→ **Given instruction**:
Please rewrite the rows below with every "Rendered at" changed to "Displayed at" and nothing else altered.

━━━━━ Available records

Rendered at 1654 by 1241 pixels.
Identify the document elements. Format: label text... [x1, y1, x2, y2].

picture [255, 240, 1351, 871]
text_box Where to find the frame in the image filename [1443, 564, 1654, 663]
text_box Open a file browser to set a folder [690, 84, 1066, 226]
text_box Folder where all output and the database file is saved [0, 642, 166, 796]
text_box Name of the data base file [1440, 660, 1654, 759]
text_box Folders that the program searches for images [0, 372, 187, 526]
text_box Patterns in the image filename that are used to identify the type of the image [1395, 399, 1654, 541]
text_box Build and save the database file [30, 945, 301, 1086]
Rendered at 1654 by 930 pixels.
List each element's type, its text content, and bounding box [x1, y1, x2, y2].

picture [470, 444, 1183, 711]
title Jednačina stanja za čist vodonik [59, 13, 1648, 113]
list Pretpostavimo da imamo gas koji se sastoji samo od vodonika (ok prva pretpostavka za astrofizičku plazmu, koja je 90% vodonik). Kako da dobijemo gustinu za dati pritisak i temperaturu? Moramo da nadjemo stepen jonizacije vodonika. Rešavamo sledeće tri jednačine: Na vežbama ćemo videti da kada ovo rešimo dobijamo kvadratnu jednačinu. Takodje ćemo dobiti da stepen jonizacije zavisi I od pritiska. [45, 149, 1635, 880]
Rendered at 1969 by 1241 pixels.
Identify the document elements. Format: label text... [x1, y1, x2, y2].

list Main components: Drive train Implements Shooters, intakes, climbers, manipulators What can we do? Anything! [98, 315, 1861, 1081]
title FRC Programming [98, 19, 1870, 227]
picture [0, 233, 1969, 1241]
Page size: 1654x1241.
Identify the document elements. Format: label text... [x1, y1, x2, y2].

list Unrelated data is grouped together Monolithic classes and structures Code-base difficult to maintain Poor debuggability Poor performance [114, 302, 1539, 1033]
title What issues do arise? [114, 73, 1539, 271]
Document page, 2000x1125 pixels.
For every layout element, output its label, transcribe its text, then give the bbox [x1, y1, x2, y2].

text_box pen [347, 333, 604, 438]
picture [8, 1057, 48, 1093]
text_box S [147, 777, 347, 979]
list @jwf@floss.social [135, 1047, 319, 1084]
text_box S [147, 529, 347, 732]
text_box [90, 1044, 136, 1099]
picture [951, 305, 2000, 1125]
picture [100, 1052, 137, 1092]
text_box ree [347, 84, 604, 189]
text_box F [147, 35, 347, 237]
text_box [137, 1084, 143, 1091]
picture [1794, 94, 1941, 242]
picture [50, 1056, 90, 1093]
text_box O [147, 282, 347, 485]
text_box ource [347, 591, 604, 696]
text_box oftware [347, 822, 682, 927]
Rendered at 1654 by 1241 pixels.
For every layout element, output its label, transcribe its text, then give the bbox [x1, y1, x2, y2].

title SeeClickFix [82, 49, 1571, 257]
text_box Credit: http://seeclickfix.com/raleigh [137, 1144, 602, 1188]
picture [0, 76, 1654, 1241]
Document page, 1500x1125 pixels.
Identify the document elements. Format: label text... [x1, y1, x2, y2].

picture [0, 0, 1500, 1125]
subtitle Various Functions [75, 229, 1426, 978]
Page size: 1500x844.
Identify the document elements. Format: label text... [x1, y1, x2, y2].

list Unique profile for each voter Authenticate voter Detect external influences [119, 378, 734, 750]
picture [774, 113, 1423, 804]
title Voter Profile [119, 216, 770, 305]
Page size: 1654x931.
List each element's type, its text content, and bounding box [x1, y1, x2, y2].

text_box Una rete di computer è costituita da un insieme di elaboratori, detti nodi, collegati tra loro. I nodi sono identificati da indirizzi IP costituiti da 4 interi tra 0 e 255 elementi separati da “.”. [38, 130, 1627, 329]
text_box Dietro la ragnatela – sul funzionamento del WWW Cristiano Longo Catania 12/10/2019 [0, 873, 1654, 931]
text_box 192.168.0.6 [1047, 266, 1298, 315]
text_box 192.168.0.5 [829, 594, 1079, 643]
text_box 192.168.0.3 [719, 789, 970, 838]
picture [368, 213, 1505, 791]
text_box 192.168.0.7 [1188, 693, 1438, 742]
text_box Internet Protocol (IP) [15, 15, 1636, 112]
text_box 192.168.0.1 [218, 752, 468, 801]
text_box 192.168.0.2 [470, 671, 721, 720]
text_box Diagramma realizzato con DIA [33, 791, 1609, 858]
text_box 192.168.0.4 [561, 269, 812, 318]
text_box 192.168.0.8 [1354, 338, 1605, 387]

━━━━━━━━━━

→ **Reply to the exercise**:
Displayed at 1654 by 1241 pixels.
Identify the document elements. Format: label text... [x1, y1, x2, y2].

picture [255, 240, 1351, 871]
text_box Where to find the frame in the image filename [1443, 564, 1654, 663]
text_box Open a file browser to set a folder [690, 84, 1066, 226]
text_box Folder where all output and the database file is saved [0, 642, 166, 796]
text_box Name of the data base file [1440, 660, 1654, 759]
text_box Folders that the program searches for images [0, 372, 187, 526]
text_box Patterns in the image filename that are used to identify the type of the image [1395, 399, 1654, 541]
text_box Build and save the database file [30, 945, 301, 1086]
Displayed at 1654 by 930 pixels.
List each element's type, its text content, and bounding box [x1, y1, x2, y2].

picture [470, 444, 1183, 711]
title Jednačina stanja za čist vodonik [59, 13, 1648, 113]
list Pretpostavimo da imamo gas koji se sastoji samo od vodonika (ok prva pretpostavka za astrofizičku plazmu, koja je 90% vodonik). Kako da dobijemo gustinu za dati pritisak i temperaturu? Moramo da nadjemo stepen jonizacije vodonika. Rešavamo sledeće tri jednačine: Na vežbama ćemo videti da kada ovo rešimo dobijamo kvadratnu jednačinu. Takodje ćemo dobiti da stepen jonizacije zavisi I od pritiska. [45, 149, 1635, 880]
Displayed at 1969 by 1241 pixels.
Identify the document elements. Format: label text... [x1, y1, x2, y2].

list Main components: Drive train Implements Shooters, intakes, climbers, manipulators What can we do? Anything! [98, 315, 1861, 1081]
title FRC Programming [98, 19, 1870, 227]
picture [0, 233, 1969, 1241]
Page size: 1654x1241.
Identify the document elements. Format: label text... [x1, y1, x2, y2].

list Unrelated data is grouped together Monolithic classes and structures Code-base difficult to maintain Poor debuggability Poor performance [114, 302, 1539, 1033]
title What issues do arise? [114, 73, 1539, 271]
Document page, 2000x1125 pixels.
For every layout element, output its label, transcribe its text, then give the bbox [x1, y1, x2, y2].

text_box pen [347, 333, 604, 438]
picture [8, 1057, 48, 1093]
text_box S [147, 777, 347, 979]
list @jwf@floss.social [135, 1047, 319, 1084]
text_box S [147, 529, 347, 732]
text_box [90, 1044, 136, 1099]
picture [951, 305, 2000, 1125]
picture [100, 1052, 137, 1092]
text_box ree [347, 84, 604, 189]
text_box F [147, 35, 347, 237]
text_box [137, 1084, 143, 1091]
picture [1794, 94, 1941, 242]
picture [50, 1056, 90, 1093]
text_box O [147, 282, 347, 485]
text_box ource [347, 591, 604, 696]
text_box oftware [347, 822, 682, 927]
Displayed at 1654 by 1241 pixels.
For every layout element, output its label, transcribe its text, then give the bbox [x1, y1, x2, y2].

title SeeClickFix [82, 49, 1571, 257]
text_box Credit: http://seeclickfix.com/raleigh [137, 1144, 602, 1188]
picture [0, 76, 1654, 1241]
Document page, 1500x1125 pixels.
Identify the document elements. Format: label text... [x1, y1, x2, y2].

picture [0, 0, 1500, 1125]
subtitle Various Functions [75, 229, 1426, 978]
Page size: 1500x844.
Identify the document elements. Format: label text... [x1, y1, x2, y2].

list Unique profile for each voter Authenticate voter Detect external influences [119, 378, 734, 750]
picture [774, 113, 1423, 804]
title Voter Profile [119, 216, 770, 305]
Page size: 1654x931.
List each element's type, its text content, and bounding box [x1, y1, x2, y2].

text_box Una rete di computer è costituita da un insieme di elaboratori, detti nodi, collegati tra loro. I nodi sono identificati da indirizzi IP costituiti da 4 interi tra 0 e 255 elementi separati da “.”. [38, 130, 1627, 329]
text_box Dietro la ragnatela – sul funzionamento del WWW Cristiano Longo Catania 12/10/2019 [0, 873, 1654, 931]
text_box 192.168.0.6 [1047, 266, 1298, 315]
text_box 192.168.0.5 [829, 594, 1079, 643]
text_box 192.168.0.3 [719, 789, 970, 838]
picture [368, 213, 1505, 791]
text_box 192.168.0.7 [1188, 693, 1438, 742]
text_box Internet Protocol (IP) [15, 15, 1636, 112]
text_box 192.168.0.1 [218, 752, 468, 801]
text_box 192.168.0.2 [470, 671, 721, 720]
text_box Diagramma realizzato con DIA [33, 791, 1609, 858]
text_box 192.168.0.4 [561, 269, 812, 318]
text_box 192.168.0.8 [1354, 338, 1605, 387]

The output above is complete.